Les conditions pour offrir des emplois de qualité sont celles qui répondent à des logiques de parcours professionnels mais aussi de formation des dirigeants afin de leur donner des clés pour accompagner les salariés dans leurs misions. L’un des vecteurs de réussite d’un emploi de qualité repose sur le rôle des branches professionnelles dans le dialogue social. Dans le secteur associatif, composé en grande majorité de très petites structures, c’est la branche qui intervient dans l’élaboration des normes sociales, tant sur les politiques de rémunération que d’évolution professionnelle. A ce titre et dans le contexte économique actuel, toute nouvelle charge pesant sur les entreprises est potentiellement fragilisant pour le maintien des emplois existants.

2/ La mutualisation d’emplois vous semble-t-elle une solution efficace pour permettre aux associations de faire face à leurs besoins d’emplois ?

Les modes de mutualisation d’emplois comme les Groupements d’Employeurs (GE) peuvent répondre, en partie, aux problématiques emploi de l’ESS à savoir l’emploi partiel, saisonnier ou encore à des besoins en compétences spécifiques du secteur associatif. Ce mode de travail semble réconcilier la nécessité de flexibilité pours les employeurs mais aussi la nécessité de stabilité des salariés. Pour les acteurs de l’Economie Sociale et Solidaire, la mutualisation d’emplois semble être une des réponses au maintien des actions des associations et un vecteur pour leur développement. En effet, grâce à la mutualisation des emplois, une association peut fidéliser un salarié alors qu’elle n’a pas d’emploi à temps complet à lui proposer. La gestion administrative du salarié est déléguée au groupement. L’association pourra dès lors bénéficier de nouvelles compétences qu’elle ne pourrait peut être pas développer individuellement et ainsi envisager de promouvoir de nouveaux projets. En termes de profils de postes, ce sont traditionnellement les fonctions supports de type comptabilité, secrétariat, informatique, maintenance ou RH, qui sont privilégiées par la mutualisation d’emplois.

Pour le salarié, l’intérêt majeur réside dans le fait qu’il a un employeur, le groupement, un seul contrat de travail et qu’il peut atteindre un volume d’heures travaillées plus important. Le fait d’intégrer un groupement d’employeur peut aussi lui permettre de limiter les risques de perte d’emploi puisque sa charge de travail est répartie sur plusieurs structures. Il peut ainsi avoir accès à la formation professionnelle.

Entrées de données extraites
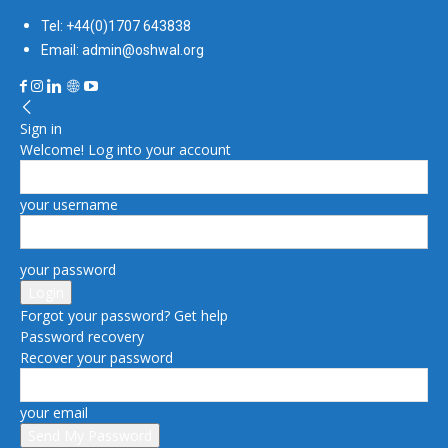
Tel: +44(0)1707 643838
Email: admin@oshwal.org
Sign in
Welcome! Log into your account
your username
your password
Forgot your password? Get help
Password recovery
Recover your password
your email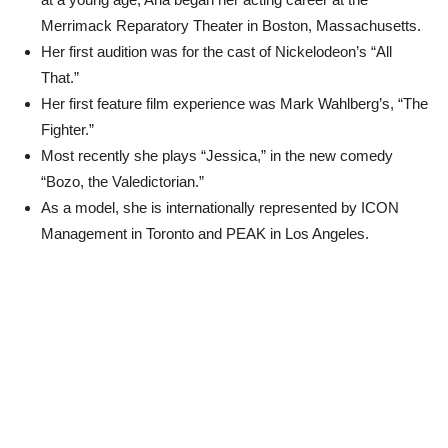
Merrimack Reparatory Theater in Boston, Massachusetts.
Her first audition was for the cast of Nickelodeon’s “All
That.”
Her first feature film experience was Mark Wahlberg’s, “The
Fighter.”
Most recently she plays “Jessica,” in the new comedy
“Bozo, the Valedictorian.”
As a model, she is internationally represented by ICON
Management in Toronto and PEAK in Los Angeles.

_Exercices_:
a) Quelles fonctions supports le texte sur la mutualisation d'emplois présente-t-il comme traditionnellement privilégiées ? Citez-les toutes.
b) Poursuivez le texte sur la mutualisation d'emplois à la suite de sa dernière phrase.
Les items fournis n'ont aucun lien avec le texte sur la mutualisation d'emplois.

_Réponses_:
a) Comptabilité, secrétariat, informatique, maintenance, RH

b)
Toutefois, ces modes de travail requièrent un certain sens de l’adaptation et de la polyvalence de la part des salariés. De même qu’elle implique une véritable dynamique collective où les membres du groupement doivent évaluer leurs besoins, anticiper et aussi envisager de construire un parcours professionnel cohérent pour le salarié en intégrant de nombreux paramètres : horaires de travail, congés, déplacements, rémunération, formation …

3/ Quel rôle l’Etat, à travers le service public de l’emploi, peut-il jouer pour favoriser la mutualisation d’emploi dans les associations ?

La réussite de ce type de démarches est conditionnée par une approche territoriale puisque les entités qui l’utilisent doivent être proches géographiquement. D’autre part, l’implication de ses membres, responsables solidairement des dettes sociales du groupement, est elle aussi indispensable pour que cela soit viable économiquement.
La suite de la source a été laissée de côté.